2) it serves as a sequential grouping cue, since it helps to link the vowel and consonant which were spoken at the same F0 because it provides a "primitive" melody and harmonicity cue to the listeners.

Note that F0 cannot trigger a schema at the level of the stimuli offered for identification. It may trigger schemata at higher levels of prosodic-phonological structuring, though.


Since F0 in the different-F0 condition helps to perceptually segregate the two VC-syllables, correct identification of the VC pairs should be expected to increase.

The question here is how the F0 cue interacts with the nasality cue, however.


Possibly the F0 cue, which has been shown to be a very important perceptual cue, increases the

VC identification rates, but is not so strong as to override nasality altogether. In that case, we should expect a significant difference between the consistent and inconsistent conditions even when the 2 VC-syllables are at different F0's.


If the F0 cue is so strong that it completely overrides the inconsistent nasality cue, we should expect the significant difference between the consistent and inconsistent stimuli in the same-F0 condition to disappear in the different-F0 condition.


As the graph shows, the percentage of correct VC identifications in the same-F0 condition is higher for the consistent than for the inconsistent stimuli. This difference is significant, as it was in the first experiment.

In the different-F0 condition, there is no significant difference between the two conditions.


The results therefore show that F0, which is known to be important for simultaneous grouping, is also very important for sequential grouping.


We conclude therefore that

• F0 is a strong continuation cue which links the vowel with the consonant and

• The F0 cue is so strong that it can override the nasality cue.

conclusions.


With so little work to base them on, they're all the more tentative, but I hope they present interesting hypotheses as a basis for further work.

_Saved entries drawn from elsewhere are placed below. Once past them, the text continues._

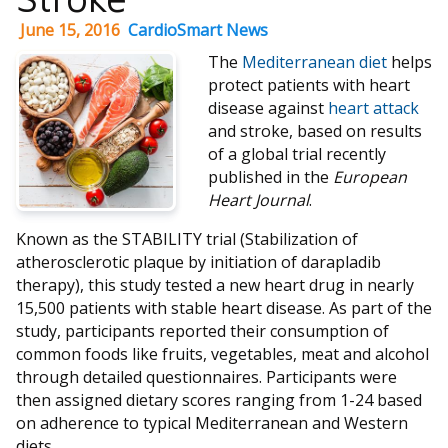
June 15, 2016
CardioSmart News
The
Mediterranean diet
helps
protect patients with heart
disease against
heart attack
and stroke, based on results
of a global trial recently
published in the
European
Heart Journal
.
Known as the STABILITY trial (Stabilization of
atherosclerotic plaque by initiation of darapladib
therapy), this study tested a new heart drug in nearly
15,500 patients with stable heart disease. As part of the
study, participants reported their consumption of
common foods like fruits, vegetables, meat and alcohol
through detailed questionnaires. Participants were
then assigned dietary scores ranging from 1-24 based
on adherence to typical Mediterranean and Western
diets.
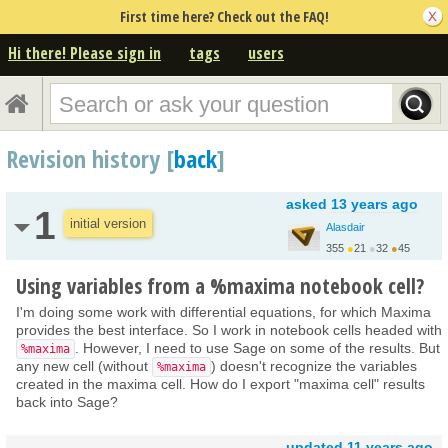
First time here? Check out the FAQ!
Hi there! Please sign in
tags
users
Revision history [
back
]
asked
13 years ago
1
initial version
Alasdair
355
●
21
●
32
●
45
Using variables from a %maxima notebook cell?
I'm doing some work with differential equations, for which Maxima
provides the best interface. So I work in notebook cells headed with
. However, I need to use Sage on some of the results. But
%maxima
any new cell (without
) doesn't recognize the variables
%maxima
created in the maxima cell. How do I export "maxima cell" results
back into Sage?
updated
11 years ago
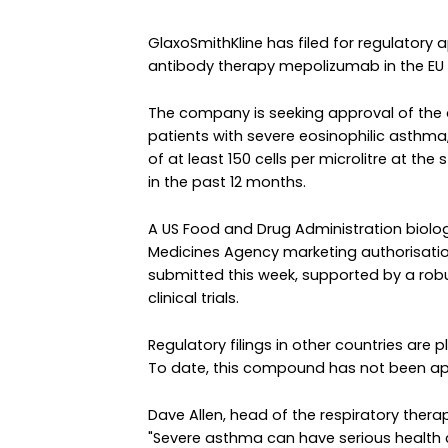
GlaxoSmithKline has filed for regulatory 
antibody therapy mepolizumab in the EU 
The company is seeking approval of the
patients with severe eosinophilic asthma,
of at least 150 cells per microlitre at the 
in the past 12 months.
A US Food and Drug Administration biolo
Medicines Agency marketing authorisatio
submitted this week, supported by a rob
clinical trials.
Regulatory filings in other countries are 
To date, this compound has not been ap
Dave Allen, head of the respiratory therap
"Severe asthma can have serious health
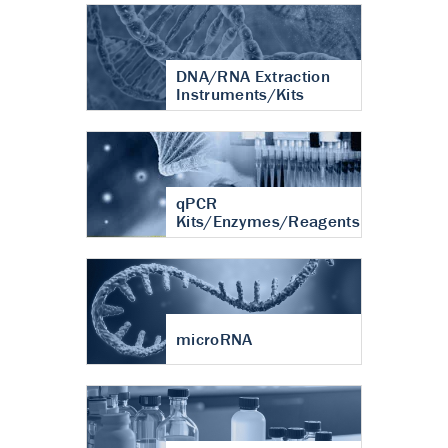
DNA/RNA Extraction
Instruments/Kits
qPCR
Kits/Enzymes/Reagents
microRNA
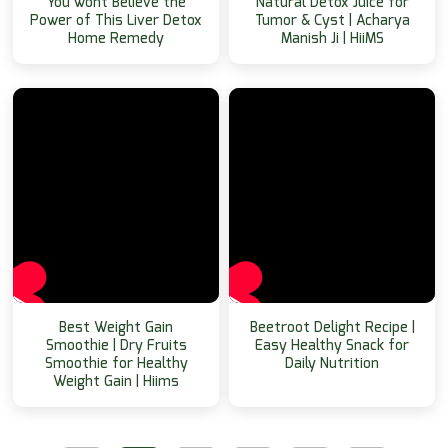
You wont Believe the
Natural Detox Juice for
Power of This Liver Detox
Tumor & Cyst | Acharya
Home Remedy
Manish Ji | HiiMS
Best Weight Gain
Beetroot Delight Recipe |
Smoothie | Dry Fruits
Easy Healthy Snack for
Smoothie for Healthy
Daily Nutrition
Weight Gain | Hiims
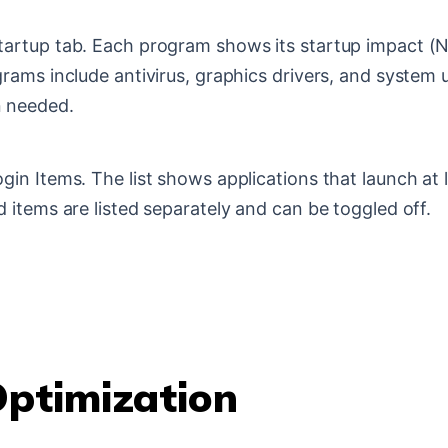
artup tab. Each program shows its startup impact (N
ams include antivirus, graphics drivers, and system ut
n needed.
in Items. The list shows applications that launch at 
 items are listed separately and can be toggled off.
Optimization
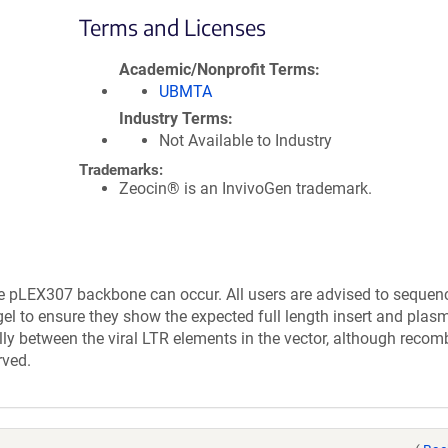
Terms and Licenses
Academic/Nonprofit Terms
UBMTA
Industry Terms
Not Available to Industry
Trademarks:
Zeocin® is an InvivoGen trademark.
e pLEX307 backbone can occur. All users are advised to sequen
el to ensure they show the expected full length insert and plasm
lly between the viral LTR elements in the vector, although recom
rved.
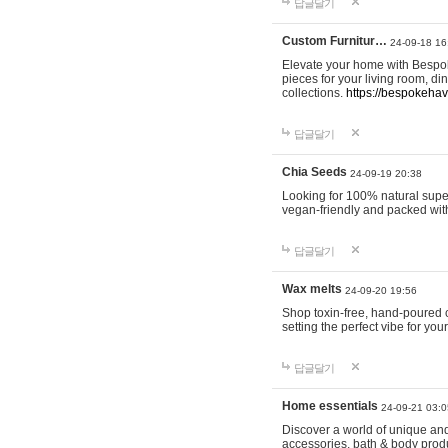
답글달기
Custom Furnitur…
24-09-18 16
Elevate your home with Bespok
pieces for your living room, d
collections.
https://bespokeha
답글달기
Chia Seeds
24-09-19 20:38
Looking for 100% natural supe
vegan-friendly and packed wit
답글달기
Wax melts
24-09-20 19:56
Shop toxin-free, hand-poured c
setting the perfect vibe for yo
답글달기
Home essentials
24-09-21 03:0
Discover a world of unique and 
accessories, bath & body produc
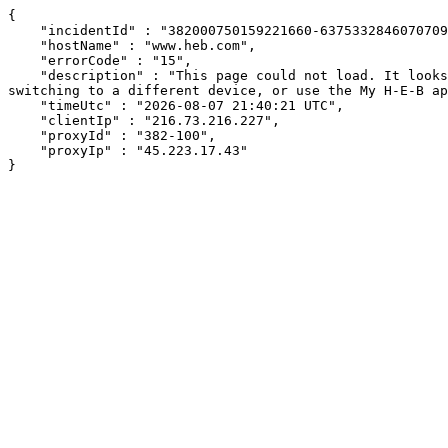
{

    "incidentId" : "382000750159221660-637533284607070930",

    "hostName" : "www.heb.com",

    "errorCode" : "15",

    "description" : "This page could not load. It looks like an ad blocker, antivirus software, VPN, or firewall may be causing an issue. Try changing your settings, 
switching to a different device, or use the My H-E-B ap
    "timeUtc" : "2026-08-07 21:40:21 UTC",

    "clientIp" : "216.73.216.227",

    "proxyId" : "382-100",

    "proxyIp" : "45.223.17.43"

}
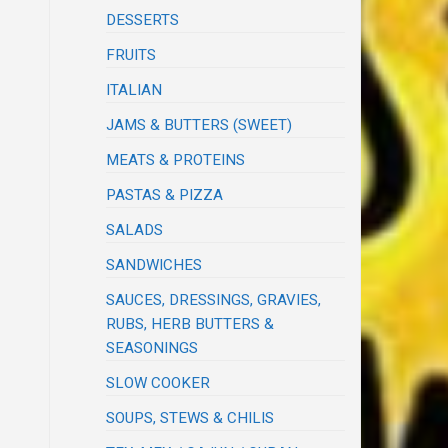
DESSERTS
FRUITS
ITALIAN
JAMS & BUTTERS (SWEET)
MEATS & PROTEINS
PASTAS & PIZZA
SALADS
SANDWICHES
SAUCES, DRESSINGS, GRAVIES,
RUBS, HERB BUTTERS &
SEASONINGS
SLOW COOKER
SOUPS, STEWS & CHILIS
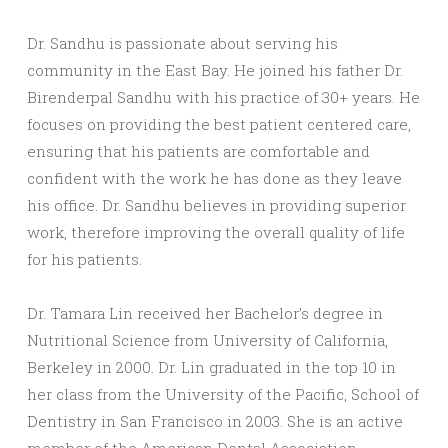
Dr. Sandhu is passionate about serving his
community in the East Bay. He joined his father Dr.
Birenderpal Sandhu with his practice of 30+ years. He
focuses on providing the best patient centered care,
ensuring that his patients are comfortable and
confident with the work he has done as they leave
his office. Dr. Sandhu believes in providing superior
work, therefore improving the overall quality of life
for his patients.
Dr. Tamara Lin received her Bachelor’s degree in
Nutritional Science from University of California,
Berkeley in 2000. Dr. Lin graduated in the top 10 in
her class from the University of the Pacific, School of
Dentistry in San Francisco in 2003. She is an active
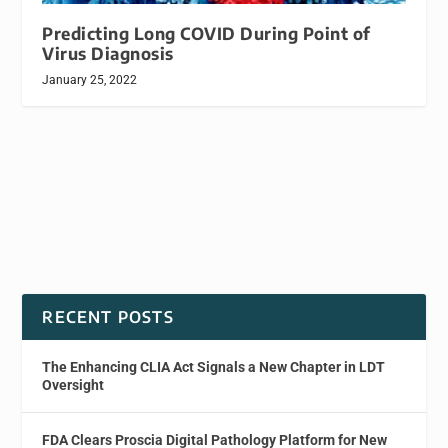
Predicting Long COVID During Point of
Virus Diagnosis
January 25, 2022
RECENT POSTS
The Enhancing CLIA Act Signals a New Chapter in LDT
Oversight
FDA Clears Proscia Digital Pathology Platform for New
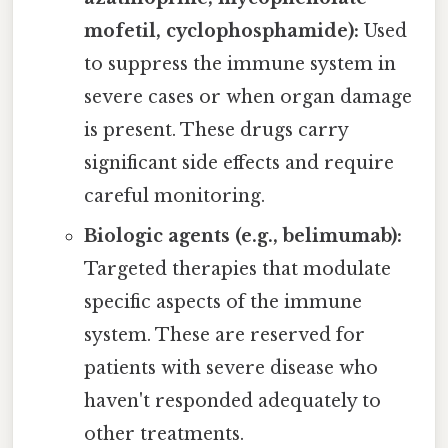
mofetil, cyclophosphamide):
Used
to suppress the immune system in
severe cases or when organ damage
is present. These drugs carry
significant side effects and require
careful monitoring.
Biologic agents (e.g., belimumab):
Targeted therapies that modulate
specific aspects of the immune
system. These are reserved for
patients with severe disease who
haven't responded adequately to
other treatments.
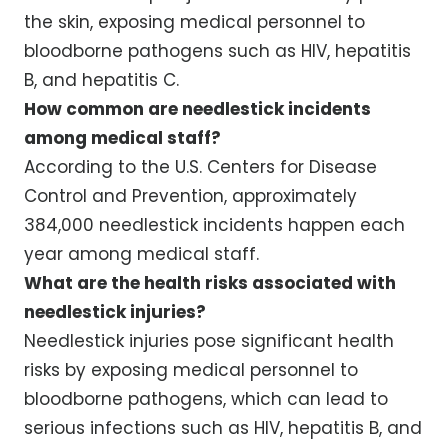
the skin, exposing medical personnel to
bloodborne pathogens such as HIV, hepatitis
B, and hepatitis C.
How common are needlestick incidents
among medical staff?
According to the U.S. Centers for Disease
Control and Prevention, approximately
384,000 needlestick incidents happen each
year among medical staff.
What are the health risks associated with
needlestick injuries?
Needlestick injuries pose significant health
risks by exposing medical personnel to
bloodborne pathogens, which can lead to
serious infections such as HIV, hepatitis B, and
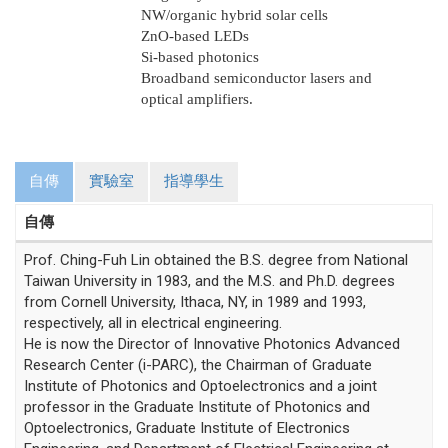
NW/organic hybrid solar cells
ZnO-based LEDs
Si-based photonics
Broadband semiconductor lasers and
optical amplifiers.
自傳
實驗室
指導學生
自傳
Prof. Ching-Fuh Lin obtained the B.S. degree from National
Taiwan University in 1983, and the M.S. and Ph.D. degrees
from Cornell University, Ithaca, NY, in 1989 and 1993,
respectively, all in electrical engineering.
He is now the Director of Innovative Photonics Advanced
Research Center (i-PARC), the Chairman of Graduate
Institute of Photonics and Optoelectronics and a joint
professor in the Graduate Institute of Photonics and
Optoelectronics, Graduate Institute of Electronics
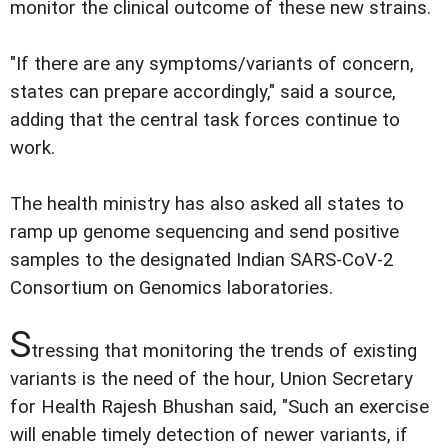
monitor the clinical outcome of these new strains.
"If there are any symptoms/variants of concern,
states can prepare accordingly," said a source,
adding that the central task forces continue to
work.
The health ministry has also asked all states to
ramp up genome sequencing and send positive
samples to the designated Indian SARS-CoV-2
Consortium on Genomics laboratories.
S
tressing that monitoring the trends of existing
variants is the need of the hour, Union Secretary
for Health Rajesh Bhushan said, "Such an exercise
will enable timely detection of newer variants, if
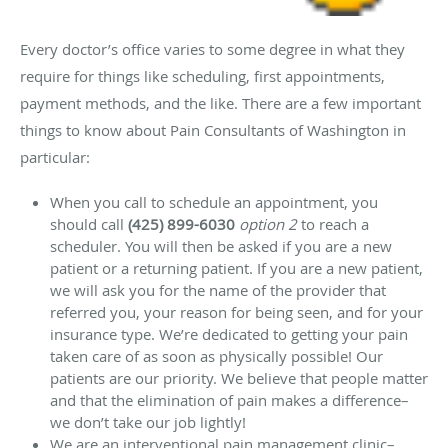
Every doctor’s office varies to some degree in what they
require for things like scheduling, first appointments,
payment methods, and the like. There are a few important
things to know about Pain Consultants of Washington in
particular:
When you call to schedule an appointment, you
should call
(425) 899-6030
option 2
to reach a
scheduler. You will then be asked if you are a new
patient or a returning patient. If you are a new patient,
we will ask you for the name of the provider that
referred you, your reason for being seen, and for your
insurance type. We’re dedicated to getting your pain
taken care of as soon as physically possible! Our
patients are our priority. We believe that people matter
and that the elimination of pain makes a difference–
we don’t take our job lightly!
We are an interventional pain management clinic–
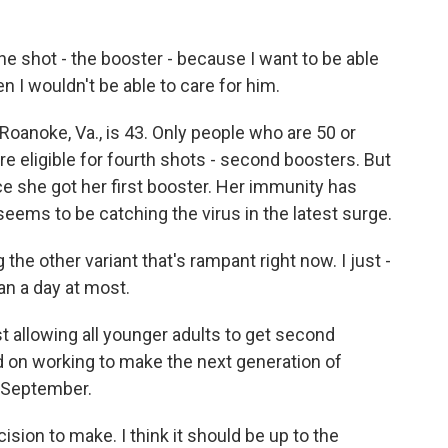
he shot - the booster - because I want to be able
hen I wouldn't be able to care for him.
 Roanoke, Va., is 43. Only people who are 50 or
 eligible for fourth shots - second boosters. But
e she got her first booster. Her immunity has
eems to be catching the virus in the latest surge.
the other variant that's rampant right now. I just -
an a day at most.
t allowing all younger adults to get second
d on working to make the next generation of
n September.
sion to make. I think it should be up to the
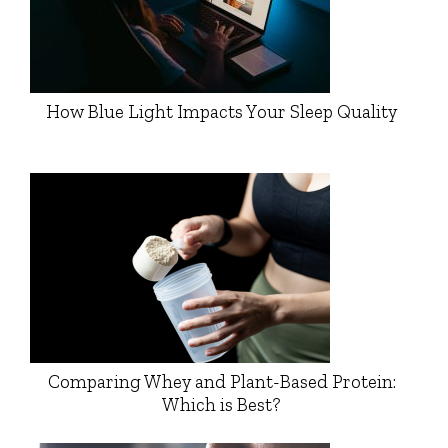
How Blue Light Impacts Your Sleep Quality
Comparing Whey and Plant-Based Protein:
Which is Best?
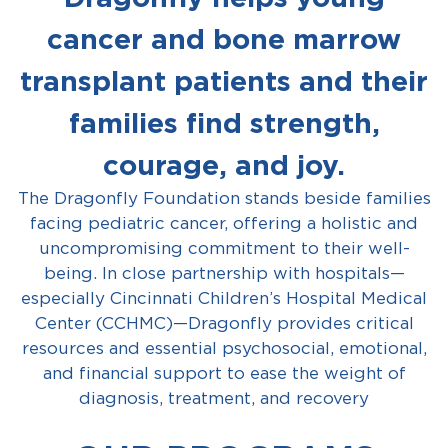
cancer and bone marrow
transplant patients and their
families find strength,
courage, and joy.
The Dragonfly Foundation stands beside families
facing pediatric cancer, offering a holistic and
uncompromising commitment to their well-
being. In close partnership with hospitals—
especially Cincinnati Children’s Hospital Medical
Center (CCHMC)—Dragonfly provides critical
resources and essential psychosocial, emotional,
and financial support to ease the weight of
diagnosis, treatment, and recovery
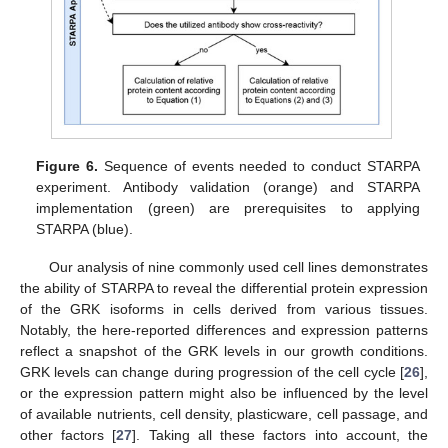
11. May
12. May
13. May
14. May
15. May
16. May
17. May
18. May
19. May
21. May
22. May
23. May
24. May
25. May
26. May
27. May
28. May
29. May
31. May
1. Jun
2. Jun
3. Jun
4. Jun
5. Jun
6. Jun
7. Jun
8. Jun
10. Jun
11. Jun
12. Jun
13. Jun
14. Jun
15. Jun
16. Jun
17. Jun
18. Jun
20. Jun
21. Jun
22. Jun
23. Jun
24. Jun
25. Jun
26. Jun
27. Jun
28. Jun
30. Jun
1. Jul
2. Jul
3. Jul
4. Jul
5. Jul
6. Jul
7. Jul
8. Jul
10. Jul
11. Jul
12. Jul
13. Jul
14. Jul
15. Jul
16. Jul
17. Jul
18. Jul
20. Jul
21. Jul
22. Jul
23. Jul
24. Jul
25. Jul
26. Jul
27. Jul
28. Jul
30. Jul
31. Jul
1. Aug
2. Aug
3. Aug
4. Aug
5. Aug
6. Aug
7. Aug
Figure 6.
Sequence of events needed to conduct STARPA
experiment. Antibody validation (orange) and STARPA
implementation (green) are prerequisites to applying
STARPA (blue).
Our analysis of nine commonly used cell lines demonstrates
the ability of STARPA to reveal the differential protein expression
of the GRK isoforms in cells derived from various tissues.
Notably, the here-reported differences and expression patterns
reflect a snapshot of the GRK levels in our growth conditions.
GRK levels can change during progression of the cell cycle [
26
],
or the expression pattern might also be influenced by the level
of available nutrients, cell density, plasticware, cell passage, and
other factors [
27
]. Taking all these factors into account, the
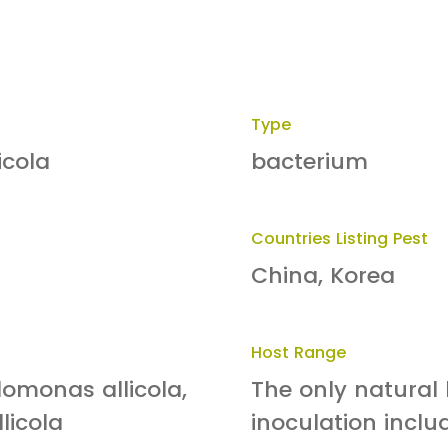
Type
icola
bacterium
Countries Listing Pest
China, Korea
Host Range
omonas allicola,
The only natural h
licola
inoculation includ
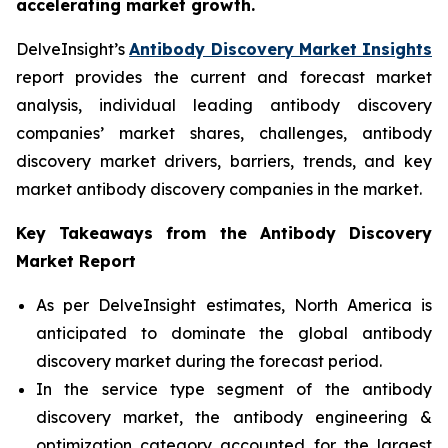
accelerating market growth.
DelveInsight’s
Antibody Discovery Market Insights
report provides the current and forecast market
analysis, individual leading antibody discovery
companies’ market shares, challenges, antibody
discovery market drivers, barriers, trends, and key
market antibody discovery companies in the market.
Key Takeaways from the Antibody Discovery
Market Report
As per DelveInsight estimates, North America is
anticipated to dominate the global antibody
discovery market during the forecast period.
In the service type segment of the antibody
discovery market, the antibody engineering &
optimization category accounted for the largest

• We could hypothesise that primitives trigger schemata immediately, if possible. It was shown in the first experiment that this is probably true for place of articulation. If you remember, the place primitives triggered the same place-of-articulation schema and therefore could not be used to link the vowel with the right consonant.

We've pointed out that for nasality, we have neither proof for or against its being mapped onto a schema.


We can set up two different hypotheses to explain the results that we found in the second experiment:

• the first possibility is that the F0 cue has a greater weight than the nasality cue.

Competing auditory cues are weighted, similar to the weighting of visual cues as suggested by Larry Maloney in the very first talk of this EMPG meeting.


• another possibility is that the F0 cue segregates the signal into two streams. The nasality cue cannot be used because it is in two different streams for the inconsisitent stimuli.

These hypotheses will be the subject of further investigation.